You can find a great guide to building a planer sled here.

Should You Buy a Planer or Jointer First?

I get that both jointers and planers are big, expensive machines, so buying both at the same time often isn’t an option.

Personally, I started with the planer first. I went with the DeWalt DW735 13-inch planer. This planer is pretty much ubiquitous in the woodworking world. Its a perfectly solid planer than is more than enough for most garage woodworkers.

I was able to get by for a time by either buying lumber than had been ripped with a straight face or had parallel sides.

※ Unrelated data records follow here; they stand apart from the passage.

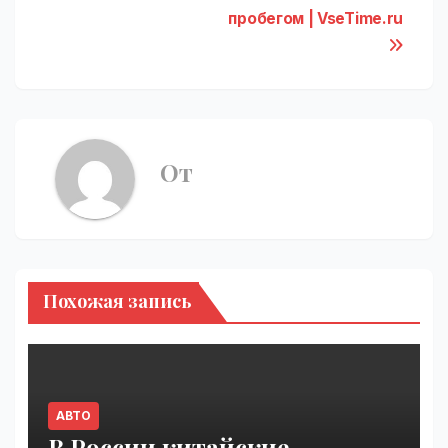
пробегом | VseTime.ru
От
Похожая запись
АВТО
В России китайские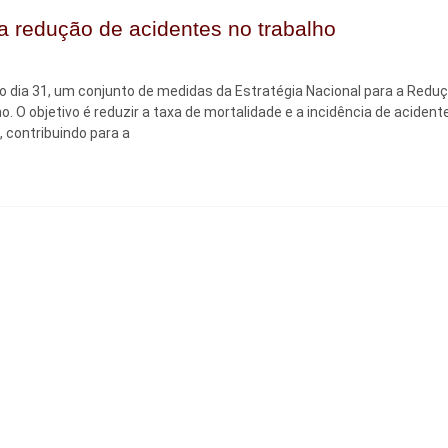
a redução de acidentes no trabalho
o dia 31, um conjunto de medidas da Estratégia Nacional para a Redu
. O objetivo é reduzir a taxa de mortalidade e a incidência de acident
, contribuindo para a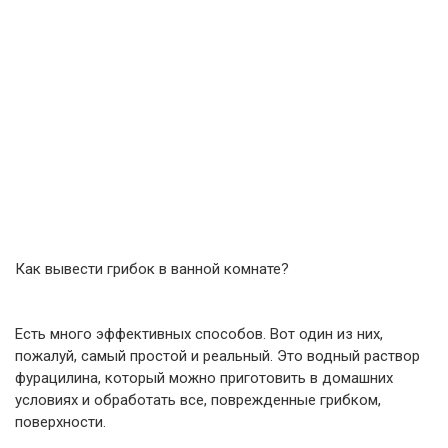
Как вывести грибок в ванной комнате?
Есть много эффективных способов. Вот один из них,
пожалуй, самый простой и реальный. Это водный раствор
фурацилина, который можно приготовить в домашних
условиях и обработать все, поврежденные грибком,
поверхности.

I could then run it through the planer on a planer sled and, after some cleanup on the table saw, the boards were ready to go at that point.

With that said it wasn’t long after buying the planer that I added on an old used 6-inch jointer as well. This really expanded my wood processing capabilities and the options I could buy at the lumber yard.

For most woodworkers, it really comes down to the projects they are doing, but I would say it is harder to get by without a planer than without a jointer. Flattening the faces of boards without a planer means breaking out the hand planes or sanding it flat, which means you aren’t going to have a very flat board in the end!

What about a Jointer/Planer combo machine?

If, and a big if, you can afford it, then these machines are starting to become much more prevalent and dependable in the United States. In years past buying a combo jointer/planer meant either buying a many many multi-thousand dollar industrial machine or buying a pretty poorly designed machine that would not do either job all that particularly well.

There are few low-cost options in this space that, frankly, I would still avoid. But if you’re willing to extend your budget to the $3k+ range, then there are some great machines to be had that will take up a bit less room than buying both a jointer and planer.

Hammer is probably the most popular company in this space that makes these machines. Although Jet, among others, also offer these dual-purpose tools.

Final Thoughts on Choosing Between a Planer vs Jointer

Fully outfitting a power tool woodworking will eventually mean buying a jointer and a planer. If you can only buy one, for now, I would look at the projects you are working on and have upcoming and see which tool will make your life easier. Taking the time to afford the best tool you can buy will also make a huge difference. More expensive options like spiral cutterheads or additional width on the jointer or planer can make your woodworking life so much easier down the road.